Strang or The Strang () is a settlement within the parish of Braddan on the Isle of Man. It is almost contiguous with Douglas, the largest town on the island, and with the village of Union Mills. Nearby is Noble's Hospital, the island's only general hospital, sited on land which was originally purchased for an asylum in 1862, with completion in 1868, known as Ballamona Hospital.

Facilities
As of August 2021, some facilities within Strang can be found in the hospital, including shop and coffee shop. Cronk Grianagh park has the only concrete urban skatepark on the island, a BMX track and playground. 

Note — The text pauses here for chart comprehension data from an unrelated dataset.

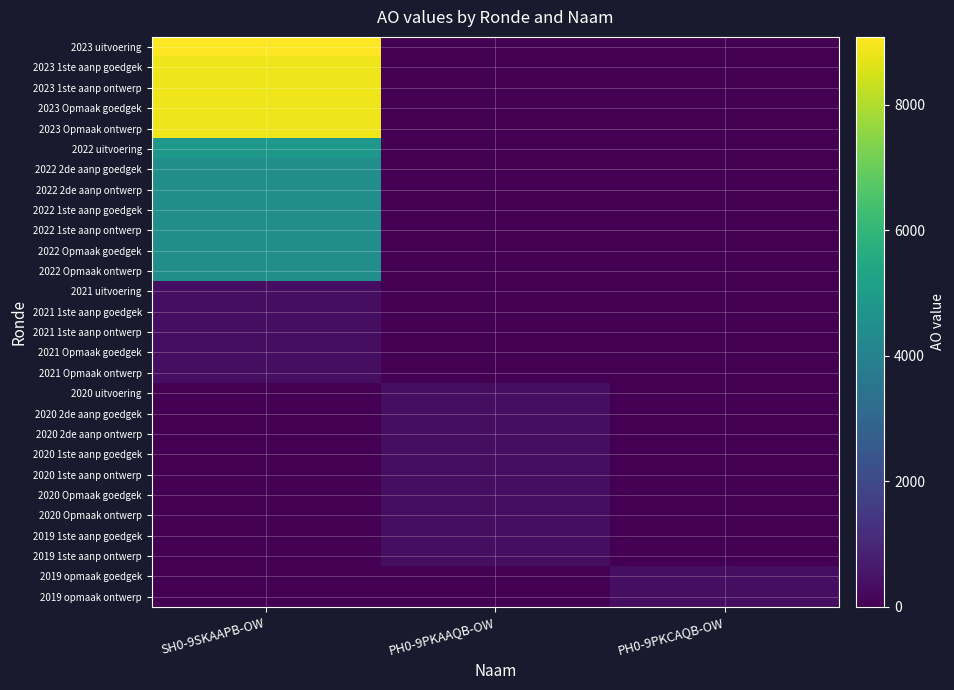

At PH0-9PKAAQB-OW, list the series in order from smallest to largest.

2023 uitvoering, 2023 1ste aanp goedgek, 2023 1ste aanp ontwerp, 2023 Opmaak goedgek, 2023 Opmaak ontwerp, 2022 uitvoering, 2022 2de aanp goedgek, 2022 2de aanp ontwerp, 2022 1ste aanp goedgek, 2022 1ste aanp ontwerp, 2022 Opmaak goedgek, 2022 Opmaak ontwerp, 2021 uitvoering, 2021 1ste aanp goedgek, 2021 1ste aanp ontwerp, 2021 Opmaak goedgek, 2021 Opmaak ontwerp, 2019 opmaak goedgek, 2019 opmaak ontwerp, 2020 2de aanp goedgek, 2020 2de aanp ontwerp, 2020 1ste aanp goedgek, 2020 1ste aanp ontwerp, 2020 Opmaak goedgek, 2020 Opmaak ontwerp, 2019 1ste aanp goedgek, 2019 1ste aanp ontwerp, 2020 uitvoering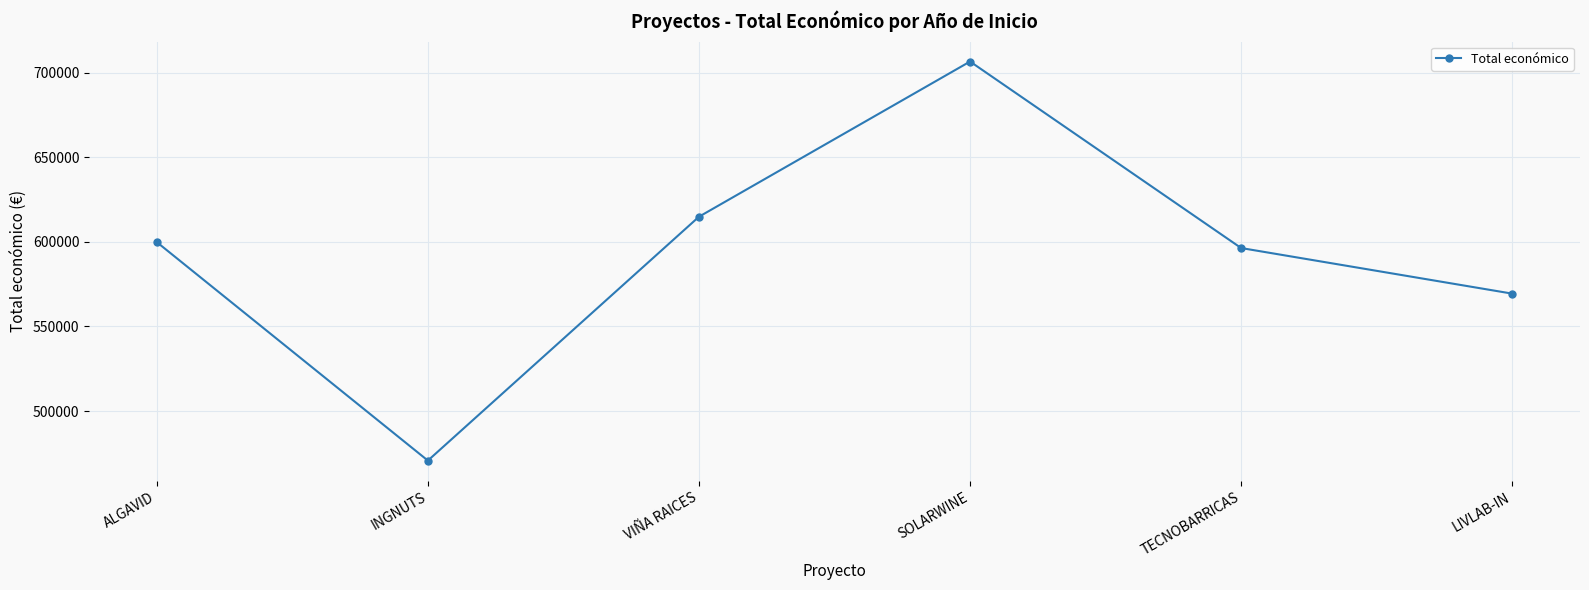

List the labels in order of value, smallest first.

INGNUTS, LIVLAB-IN, TECNOBARRICAS, ALGAVID, VIÑA RAICES, SOLARWINE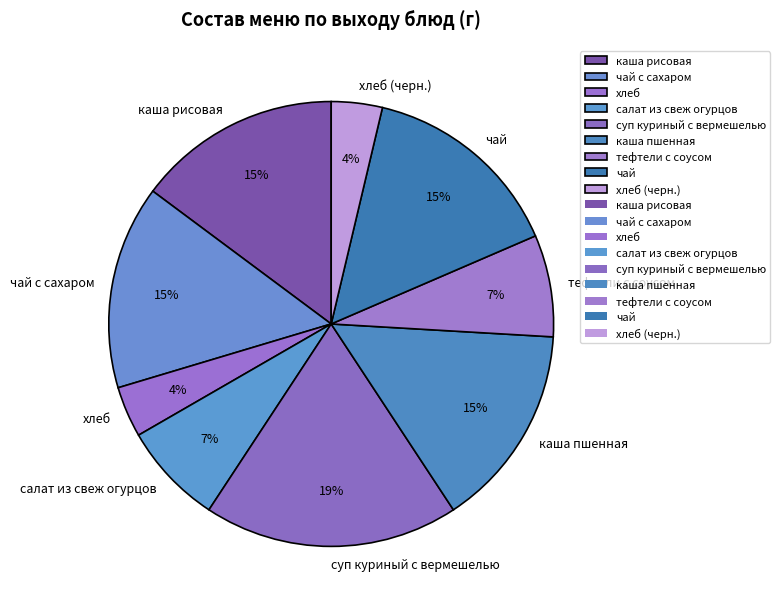

True or false: салат из свеж огурцов accounts for 1% of the total.

False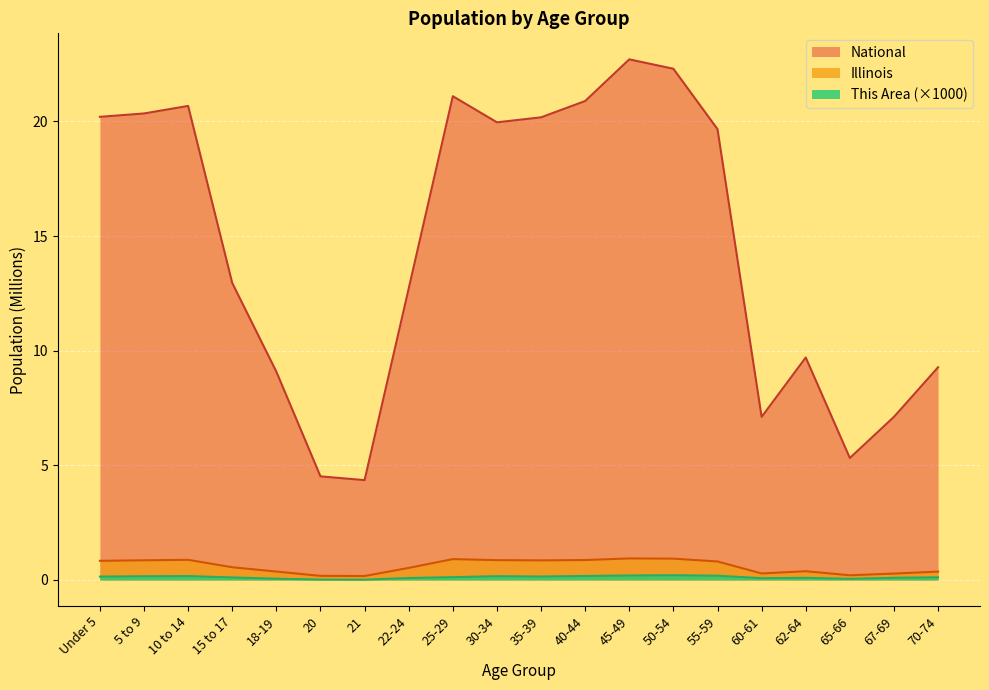

How many interior local peaks does the This Area series have?

4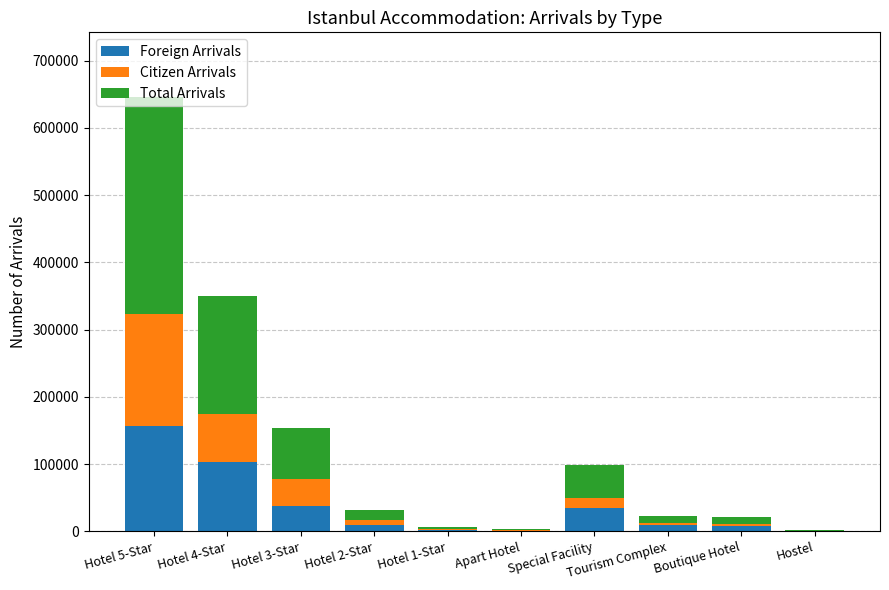

What are all the series names shown in the legend?

Foreign Arrivals, Citizen Arrivals, Total Arrivals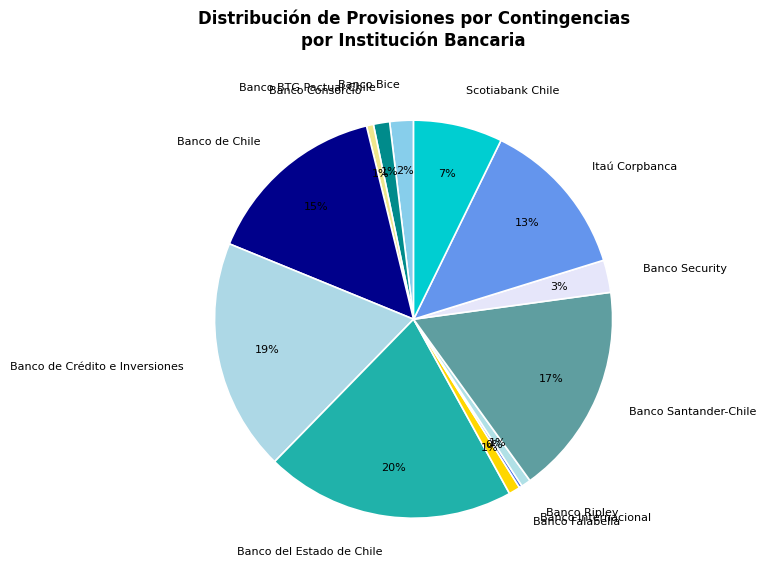

To the nearest percent, what portion does Banco Santander-Chile represent?

17%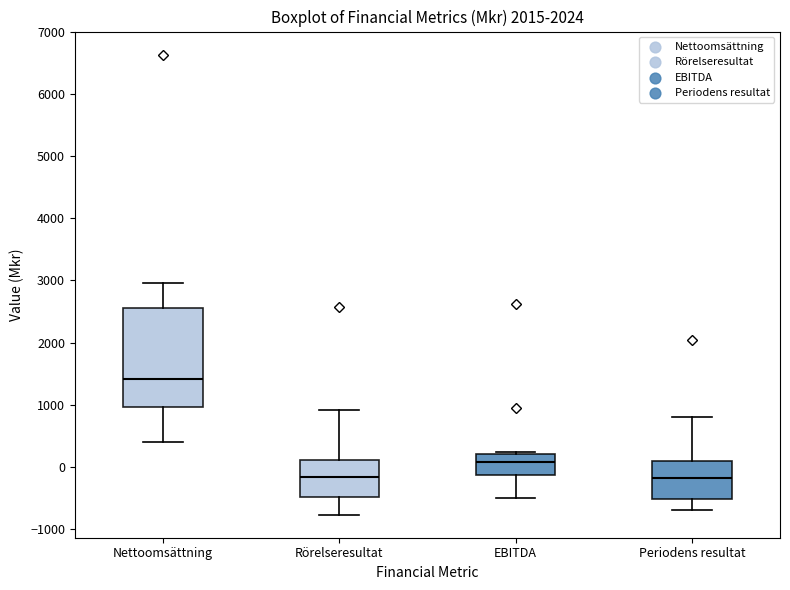

Reading left to right, read every box against the y-axis: the position of its median line, the range the box covers, and the ends of its whiskers. The values are not printed on the chart, so give them approximately, as read against the axis.

Nettoomsättning: median 1400, box 1000 to 2600, whiskers 400 to 3000
Rörelseresultat: median -200, box -500 to 100, whiskers -800 to 900
EBITDA: median 100, box -100 to 200, whiskers -500 to 200
Periodens resultat: median -200, box -500 to 100, whiskers -700 to 800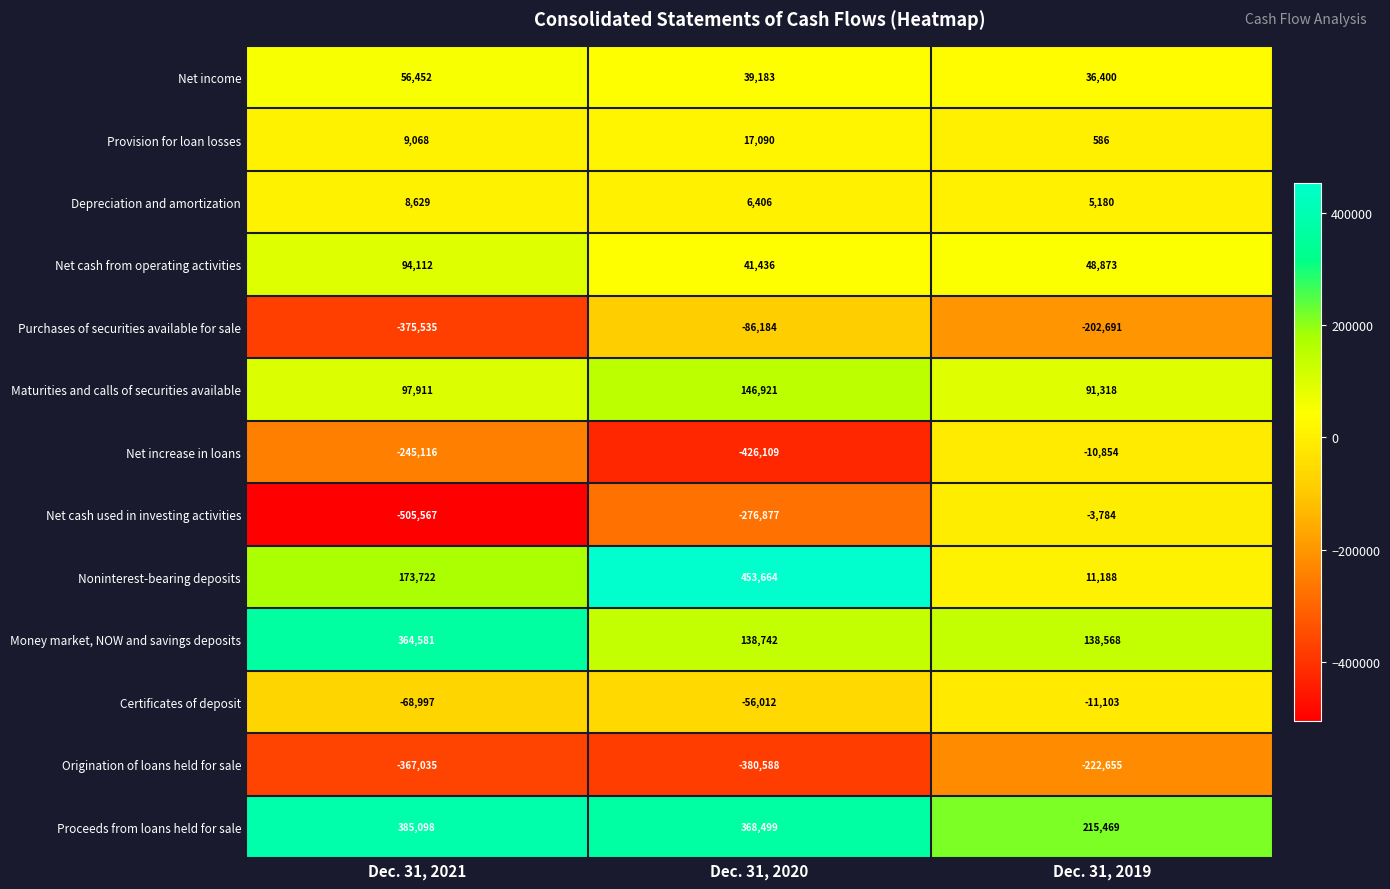

What is the difference between the maximum and minimum values in the Certificates of deposit series?

57894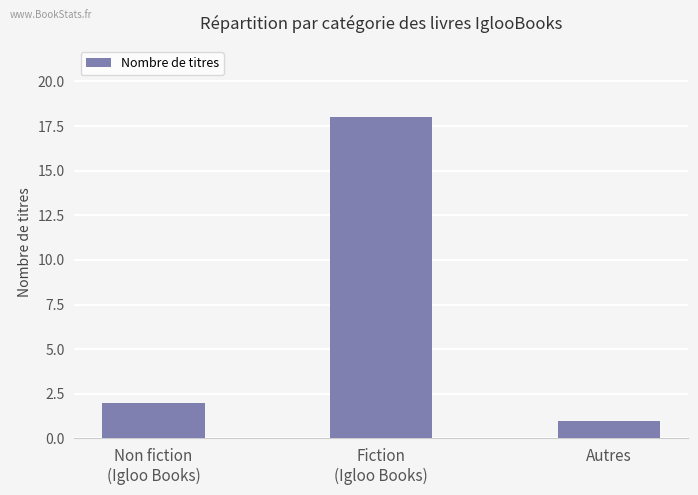

What is the ratio of the value at Fiction
(Igloo Books) to the value at Autres?

18.0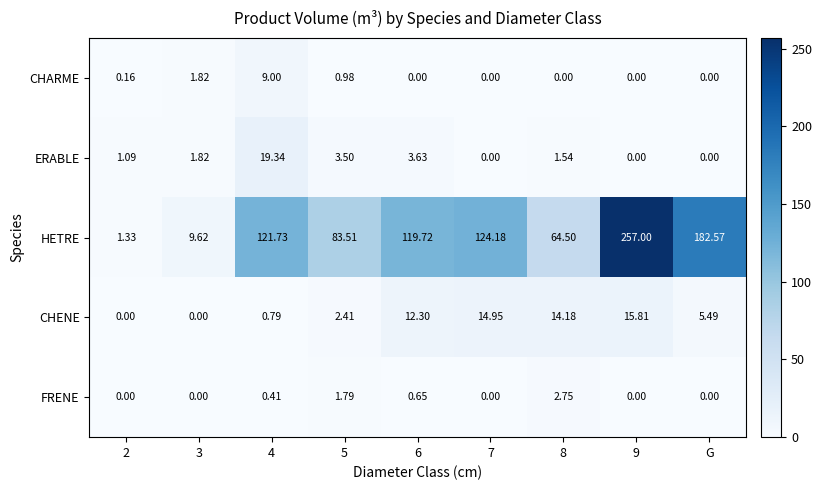

Which label corresponds to the largest value in the chart?

9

In 2017, Braddan Parish Commissioners sought expressions of interest in a proposed community centre to be built on the field opposite Strang Stores. Later that year, after interest was shown, the community centre was approved.  The proposed facilities to be housed in the complex include a café, sports hall, pharmacy, nursery and the local commissioners' offices. Construction was started in June 2021 and is expected to take around 18 months to complete.

Manx Language Use
The Manx language is seen in the names of various places within Strang. As in the rest of the Braddan and the Isle of Man as a whole, any place for which the name is not in Manx originally has a Manx translation on its signage. Another example of the use of the language is a sign along the main road through Strang, which states: "Skeerey Vraddan / Ta'n Strang bannaghey nyn mea" (), with the English words "Strang Village" displayed underneath.

Heritage Trail
The Heritage Trail (known locally as "the Old Railway Line") briefly passes Strang near to the River Dhoo and Cronk Grianagh park.